EXERCISE
In the records below, can you copy out verbatim every line from the one containing "[SciTE](http://www.scintilla.org/SciTE.html)" up to and including the one containing "redy to use."?

LISTED RECORDS
================================

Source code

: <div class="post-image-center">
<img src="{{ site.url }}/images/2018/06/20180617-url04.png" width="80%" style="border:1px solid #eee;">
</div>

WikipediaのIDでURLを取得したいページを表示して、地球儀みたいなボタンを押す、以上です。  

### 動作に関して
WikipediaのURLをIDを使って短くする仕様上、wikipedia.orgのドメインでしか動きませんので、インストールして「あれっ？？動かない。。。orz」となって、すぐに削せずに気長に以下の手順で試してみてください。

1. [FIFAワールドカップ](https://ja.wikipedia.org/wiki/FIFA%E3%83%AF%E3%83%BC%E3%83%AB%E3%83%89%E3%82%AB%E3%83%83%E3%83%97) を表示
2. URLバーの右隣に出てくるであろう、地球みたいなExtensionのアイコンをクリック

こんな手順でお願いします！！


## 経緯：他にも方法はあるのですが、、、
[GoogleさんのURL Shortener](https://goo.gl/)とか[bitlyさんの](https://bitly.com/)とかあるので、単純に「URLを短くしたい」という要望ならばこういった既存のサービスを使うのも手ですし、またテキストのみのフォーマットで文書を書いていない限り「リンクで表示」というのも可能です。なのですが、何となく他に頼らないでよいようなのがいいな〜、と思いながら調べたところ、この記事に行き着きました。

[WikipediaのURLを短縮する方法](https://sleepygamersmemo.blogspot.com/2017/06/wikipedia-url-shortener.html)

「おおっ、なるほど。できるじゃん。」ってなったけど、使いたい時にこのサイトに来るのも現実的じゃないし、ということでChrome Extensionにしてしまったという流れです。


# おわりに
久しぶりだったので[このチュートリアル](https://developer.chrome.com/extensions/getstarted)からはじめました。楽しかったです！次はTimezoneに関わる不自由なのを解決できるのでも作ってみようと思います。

================================

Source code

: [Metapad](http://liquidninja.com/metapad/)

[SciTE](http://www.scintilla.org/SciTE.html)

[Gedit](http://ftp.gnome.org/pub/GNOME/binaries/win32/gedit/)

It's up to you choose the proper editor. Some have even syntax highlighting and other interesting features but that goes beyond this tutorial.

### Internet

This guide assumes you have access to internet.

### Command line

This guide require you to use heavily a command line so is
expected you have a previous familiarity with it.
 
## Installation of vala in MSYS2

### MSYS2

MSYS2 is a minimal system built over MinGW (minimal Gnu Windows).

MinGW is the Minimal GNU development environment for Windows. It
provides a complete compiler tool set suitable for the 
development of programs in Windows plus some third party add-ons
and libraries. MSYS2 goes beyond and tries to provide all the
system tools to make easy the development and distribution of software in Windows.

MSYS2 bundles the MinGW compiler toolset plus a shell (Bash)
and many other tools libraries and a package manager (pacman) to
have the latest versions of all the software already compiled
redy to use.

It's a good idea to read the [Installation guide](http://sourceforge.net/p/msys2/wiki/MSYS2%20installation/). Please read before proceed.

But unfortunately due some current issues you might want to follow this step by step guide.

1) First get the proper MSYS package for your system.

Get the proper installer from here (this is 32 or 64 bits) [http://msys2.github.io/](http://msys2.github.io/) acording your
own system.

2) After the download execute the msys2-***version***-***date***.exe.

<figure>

================================

WRITTEN RESPONSE
[SciTE](http://www.scintilla.org/SciTE.html)

[Gedit](http://ftp.gnome.org/pub/GNOME/binaries/win32/gedit/)

It's up to you choose the proper editor. Some have even syntax highlighting and other interesting features but that goes beyond this tutorial.

### Internet

This guide assumes you have access to internet.

### Command line

This guide require you to use heavily a command line so is
expected you have a previous familiarity with it.
 
## Installation of vala in MSYS2

### MSYS2

MSYS2 is a minimal system built over MinGW (minimal Gnu Windows).

MinGW is the Minimal GNU development environment for Windows. It
provides a complete compiler tool set suitable for the 
development of programs in Windows plus some third party add-ons
and libraries. MSYS2 goes beyond and tries to provide all the
system tools to make easy the development and distribution of software in Windows.

MSYS2 bundles the MinGW compiler toolset plus a shell (Bash)
and many other tools libraries and a package manager (pacman) to
have the latest versions of all the software already compiled
redy to use.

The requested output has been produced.